Now Ruth was angry and at Mars.
And she didn't mind anymore if he knew it.

"No one wants to say things
like that to a woman about her husband, but you're too fine a person
to be treated that way. I don't believe in talking behind people's
backs. I thought it was time someone let you know the lie of the
land if you didn't already," Mars continued.

"I'm sure you mean well,
Mars, but if you don't believe in talking behind people's backs,
maybe it's not me you should be talking to. Maybe it's Graham."

"I'm sorry. I didn't mean
it to hurt you. I'd never want to hurt you."

"You haven't hurt me, Mars.
I trust my husband. I know he's not perfect, but who is? He's
going through a rough patch, I admit, but he'll pull through. Now,
are you ready to order?"

Mars put in his order in a
thoroughly chastened manner.

Ruth couldn't imagine what he'd
hoped to accomplish through being the bearer of bad news and town
gossip. She was cold to him the next few weeks when he came into the
Morning Glory, but he bore with her coldness so humbly that she had
to forgive him.

He
probably did think he was doing the right thing
,
she told herself.

Whatever Mars had hoped to
accomplish, what he did accomplish was to plant unsettling imaginings
into Ruth's head.

More and more, Graham had been
going out in the evenings, coming in at all hours, hiding bottles
around the house where he thought his wife and his mother wouldn't
think to look.

The women carefully sidestepped
any discussion on the subject. Graham couldn't possibly have hoped
that either would be convinced when, in the evenings after supper, he
would mumble something about needing to get together with Bernie to
talk business and then not arrive back home until the wee hours.

Ruth had learned her lesson and
always pretended to be asleep when he came in. She feared above all
things to become a nagging, poison-tongued wife who drove her husband
away by her own doing. And she understood her own inability to
control her words.

But her lying-awake hours were
filled by envisioning Graham at the local joint with Bernie; Graham
talking cheap, familiar talk with girls like Glenda; Graham and
Bernie leaving to "drive the girls home"; Graham sitting in
the backseat with some girl, talking as big and as loudly as Bernie,
his arm across the girl's shoulders.

Her imagination never went any
farther than that. She knew Graham still loved her in his way, and
she trusted him to an extent.
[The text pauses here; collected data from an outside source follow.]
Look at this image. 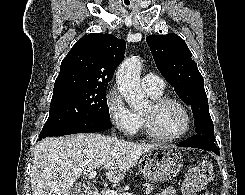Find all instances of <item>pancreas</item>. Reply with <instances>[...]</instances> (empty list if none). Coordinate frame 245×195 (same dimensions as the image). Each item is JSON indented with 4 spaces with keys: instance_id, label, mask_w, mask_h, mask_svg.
Here are the masks:
<instances>
[{
    "instance_id": "pancreas-1",
    "label": "pancreas",
    "mask_w": 245,
    "mask_h": 195,
    "mask_svg": "<svg viewBox=\"0 0 245 195\" xmlns=\"http://www.w3.org/2000/svg\"><path fill=\"white\" fill-rule=\"evenodd\" d=\"M142 186L145 188L146 190V194H150L153 190H154V185H152L151 183H142ZM125 190L123 188H119L117 189L116 192H120V193H123ZM102 195H105V193H102Z\"/></svg>"
}]
</instances>
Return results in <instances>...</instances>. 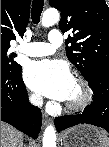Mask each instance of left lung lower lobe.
Masks as SVG:
<instances>
[{"mask_svg":"<svg viewBox=\"0 0 109 147\" xmlns=\"http://www.w3.org/2000/svg\"><path fill=\"white\" fill-rule=\"evenodd\" d=\"M93 91V101L83 114L65 115L55 119L57 131L86 123L102 127L109 132V69H97L88 80Z\"/></svg>","mask_w":109,"mask_h":147,"instance_id":"0a47b994","label":"left lung lower lobe"}]
</instances>
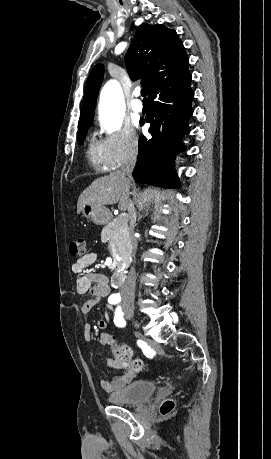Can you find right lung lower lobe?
Masks as SVG:
<instances>
[{
  "instance_id": "obj_1",
  "label": "right lung lower lobe",
  "mask_w": 271,
  "mask_h": 459,
  "mask_svg": "<svg viewBox=\"0 0 271 459\" xmlns=\"http://www.w3.org/2000/svg\"><path fill=\"white\" fill-rule=\"evenodd\" d=\"M191 80L187 71L167 79L148 95L151 112L146 122L151 124L152 138H139L138 161L133 171L137 182L179 184L173 160L177 152L185 150L182 137L190 132L188 121L193 114L191 102L194 97Z\"/></svg>"
}]
</instances>
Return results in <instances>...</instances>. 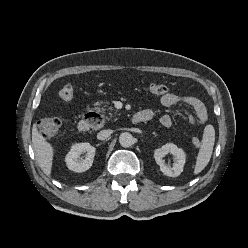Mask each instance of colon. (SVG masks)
<instances>
[{"label": "colon", "instance_id": "obj_1", "mask_svg": "<svg viewBox=\"0 0 248 248\" xmlns=\"http://www.w3.org/2000/svg\"><path fill=\"white\" fill-rule=\"evenodd\" d=\"M149 91L153 95H164L168 92V87L165 84L151 83ZM74 89L71 85H65L59 91V96L64 101H70L73 98ZM61 126V120L57 117L44 118L38 122V129L41 135L47 139L57 135ZM192 143L196 148H199L201 141L197 137L192 138Z\"/></svg>", "mask_w": 248, "mask_h": 248}]
</instances>
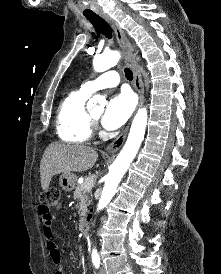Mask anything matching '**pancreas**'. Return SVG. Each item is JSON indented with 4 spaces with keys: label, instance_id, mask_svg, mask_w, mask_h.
Masks as SVG:
<instances>
[{
    "label": "pancreas",
    "instance_id": "obj_1",
    "mask_svg": "<svg viewBox=\"0 0 221 274\" xmlns=\"http://www.w3.org/2000/svg\"><path fill=\"white\" fill-rule=\"evenodd\" d=\"M86 184V179L82 184L77 185L73 197L75 200H77L76 207L78 208V214L80 216V225L83 224L85 219V214L87 211V207L89 206V199L87 193L90 189H85L84 186Z\"/></svg>",
    "mask_w": 221,
    "mask_h": 274
}]
</instances>
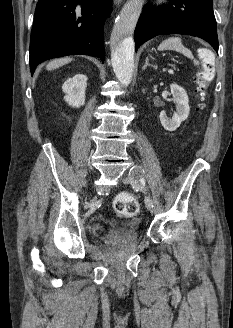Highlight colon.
Masks as SVG:
<instances>
[{
    "label": "colon",
    "mask_w": 233,
    "mask_h": 328,
    "mask_svg": "<svg viewBox=\"0 0 233 328\" xmlns=\"http://www.w3.org/2000/svg\"><path fill=\"white\" fill-rule=\"evenodd\" d=\"M199 57L202 62L201 70L196 76L195 92L200 101L206 98V89L214 77L215 60L209 50H201ZM138 200L128 193L119 194L114 201V210L121 216L132 217L139 212Z\"/></svg>",
    "instance_id": "1"
}]
</instances>
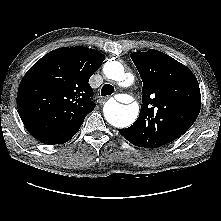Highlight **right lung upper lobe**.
<instances>
[{"label":"right lung upper lobe","instance_id":"right-lung-upper-lobe-1","mask_svg":"<svg viewBox=\"0 0 221 221\" xmlns=\"http://www.w3.org/2000/svg\"><path fill=\"white\" fill-rule=\"evenodd\" d=\"M105 56L83 46L59 48L36 62L23 77L17 107L30 134L47 145L69 141L94 110L90 77Z\"/></svg>","mask_w":221,"mask_h":221}]
</instances>
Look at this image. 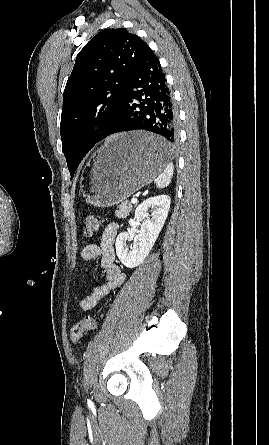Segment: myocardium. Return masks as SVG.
Segmentation results:
<instances>
[{"label": "myocardium", "mask_w": 269, "mask_h": 445, "mask_svg": "<svg viewBox=\"0 0 269 445\" xmlns=\"http://www.w3.org/2000/svg\"><path fill=\"white\" fill-rule=\"evenodd\" d=\"M97 129H98V126L96 124H93L84 130L82 136L87 137V136L93 134L94 132H96Z\"/></svg>", "instance_id": "1"}]
</instances>
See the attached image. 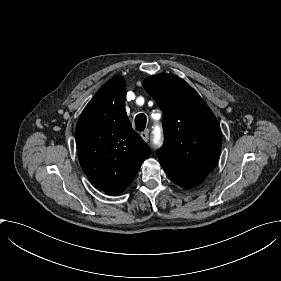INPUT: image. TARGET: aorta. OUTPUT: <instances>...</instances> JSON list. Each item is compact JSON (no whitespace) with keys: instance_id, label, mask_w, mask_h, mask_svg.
<instances>
[{"instance_id":"762f6f07","label":"aorta","mask_w":281,"mask_h":281,"mask_svg":"<svg viewBox=\"0 0 281 281\" xmlns=\"http://www.w3.org/2000/svg\"><path fill=\"white\" fill-rule=\"evenodd\" d=\"M159 134L156 132V136H155V139H154V141L157 143V142H159Z\"/></svg>"}]
</instances>
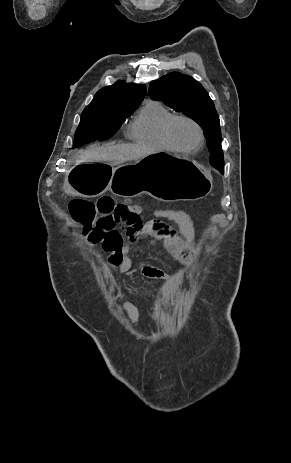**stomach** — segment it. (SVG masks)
<instances>
[{
	"label": "stomach",
	"mask_w": 291,
	"mask_h": 463,
	"mask_svg": "<svg viewBox=\"0 0 291 463\" xmlns=\"http://www.w3.org/2000/svg\"><path fill=\"white\" fill-rule=\"evenodd\" d=\"M107 190L118 196L146 193L164 202L198 200L212 190L210 175L195 161L177 154L157 152L133 164L116 166L88 163L75 167L66 177L69 196L96 197Z\"/></svg>",
	"instance_id": "obj_1"
}]
</instances>
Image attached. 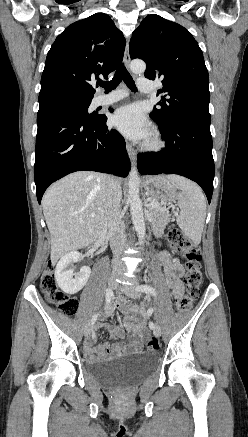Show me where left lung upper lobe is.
I'll use <instances>...</instances> for the list:
<instances>
[{"instance_id": "obj_1", "label": "left lung upper lobe", "mask_w": 248, "mask_h": 437, "mask_svg": "<svg viewBox=\"0 0 248 437\" xmlns=\"http://www.w3.org/2000/svg\"><path fill=\"white\" fill-rule=\"evenodd\" d=\"M130 57L146 62L144 73L160 79L165 93L152 116L162 127L178 115L209 114V77L203 53L192 34L181 25L151 14L140 23L130 40ZM167 97V98H165Z\"/></svg>"}]
</instances>
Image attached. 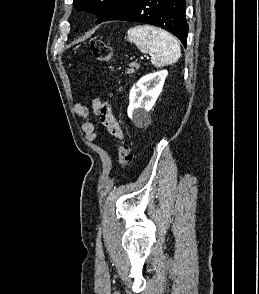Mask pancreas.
<instances>
[{"label": "pancreas", "instance_id": "pancreas-1", "mask_svg": "<svg viewBox=\"0 0 259 294\" xmlns=\"http://www.w3.org/2000/svg\"><path fill=\"white\" fill-rule=\"evenodd\" d=\"M130 68H127L126 73L133 74L135 72V69H139V64L136 62H131L129 64Z\"/></svg>", "mask_w": 259, "mask_h": 294}]
</instances>
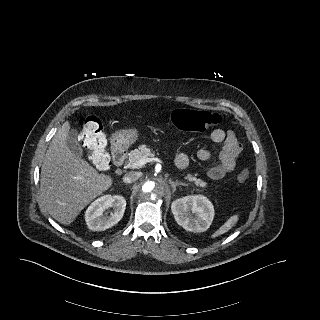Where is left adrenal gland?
<instances>
[{
  "label": "left adrenal gland",
  "mask_w": 320,
  "mask_h": 320,
  "mask_svg": "<svg viewBox=\"0 0 320 320\" xmlns=\"http://www.w3.org/2000/svg\"><path fill=\"white\" fill-rule=\"evenodd\" d=\"M169 182H170L174 191L176 190L177 186H188V184L179 182L178 180H176V181L169 180Z\"/></svg>",
  "instance_id": "left-adrenal-gland-1"
}]
</instances>
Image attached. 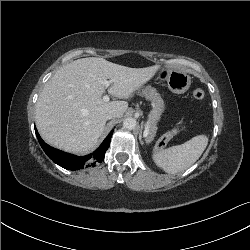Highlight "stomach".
<instances>
[{
    "instance_id": "obj_1",
    "label": "stomach",
    "mask_w": 250,
    "mask_h": 250,
    "mask_svg": "<svg viewBox=\"0 0 250 250\" xmlns=\"http://www.w3.org/2000/svg\"><path fill=\"white\" fill-rule=\"evenodd\" d=\"M159 77L165 79L168 88L176 94L186 92L191 85V77L181 70L161 68L159 70Z\"/></svg>"
}]
</instances>
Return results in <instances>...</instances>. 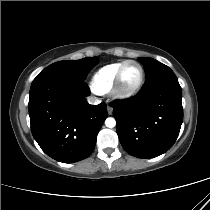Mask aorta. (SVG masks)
<instances>
[{
    "mask_svg": "<svg viewBox=\"0 0 210 210\" xmlns=\"http://www.w3.org/2000/svg\"><path fill=\"white\" fill-rule=\"evenodd\" d=\"M105 125H106L108 128H113V127L116 126V121H115L114 118L109 117V118H107V119L105 120Z\"/></svg>",
    "mask_w": 210,
    "mask_h": 210,
    "instance_id": "1",
    "label": "aorta"
}]
</instances>
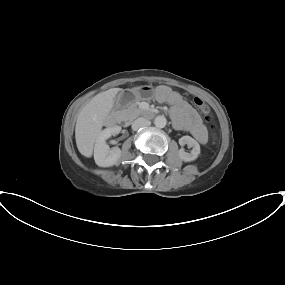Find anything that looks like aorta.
Listing matches in <instances>:
<instances>
[{
  "instance_id": "1",
  "label": "aorta",
  "mask_w": 285,
  "mask_h": 285,
  "mask_svg": "<svg viewBox=\"0 0 285 285\" xmlns=\"http://www.w3.org/2000/svg\"><path fill=\"white\" fill-rule=\"evenodd\" d=\"M166 123H167V119L163 115L157 116L154 120V125L157 128H164L166 126Z\"/></svg>"
}]
</instances>
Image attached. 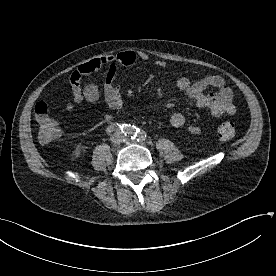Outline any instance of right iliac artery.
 <instances>
[{
    "label": "right iliac artery",
    "mask_w": 276,
    "mask_h": 276,
    "mask_svg": "<svg viewBox=\"0 0 276 276\" xmlns=\"http://www.w3.org/2000/svg\"><path fill=\"white\" fill-rule=\"evenodd\" d=\"M119 129L124 133V135L130 137L131 139L136 137L137 133V128L133 125L131 126L130 124H116ZM114 130V125H110L107 127L106 131L107 133H111Z\"/></svg>",
    "instance_id": "82829eb1"
}]
</instances>
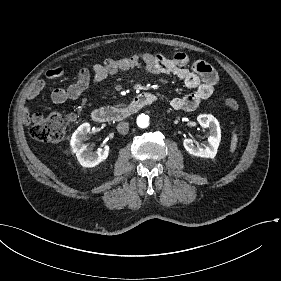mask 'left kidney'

She was sure Graham would never let
anything go any farther than flirtatious talk and maybe an arm around
a waist; maybe at the very worst, a quick, guilty kiss. She was
sure it would never be any more than that.

But that was enough. Those
imaginings were enough to play themselves over and over and over in
her head until she feared for her sanity. She'd double her fist into
a ball and bite down on it to keep from screaming out loud.

But what could she do except
hang on and wait it out. If there were other girls, she knew they
meant nothing. Graham would come to his senses. He'd been through a
lot, after all. He'd find his way out. She just had to wait.

And pray. She prayed desperate,
anguished prayers and wrestled against insidious doubts that they
were never heard or would never be answered.

*
* *

Mars had been right when he'd
told Ruth that nothing would come of the plans Bernie and Graham had
to open their own business.

But plans had progressed so far
as for Graham to bring up the subject with Ruth finally.

"Y'know how we'd talked
before when we were gonna try and get a loan to buy Mom's house about
putting up the farm as collateral?" he said to her casually
after they'd gone to bed on one of his rare nights in.

"Yes?" Ruth said,
knowing what was coming and bracing herself.

"Well, I was thinking.
Y'know Bernie and I are talking about opening up our own garage. It
would be a great little racket. I'd handle all the business end of
things 'cause Bernie wouldn't have a clue about that, and he'd do all
the mechanical work. We'd sell gas and whatever else. Something for
everyone. We couldn't miss. I was thinking it would be a good idea
to work on getting that loan we'd talked about. We could use the
farm for collateral still."

The nearly verbatim speech that
she'd heard from Bernie's own lips not long ago made her want to
shake Graham.

"Are you crazy?" she
exploded.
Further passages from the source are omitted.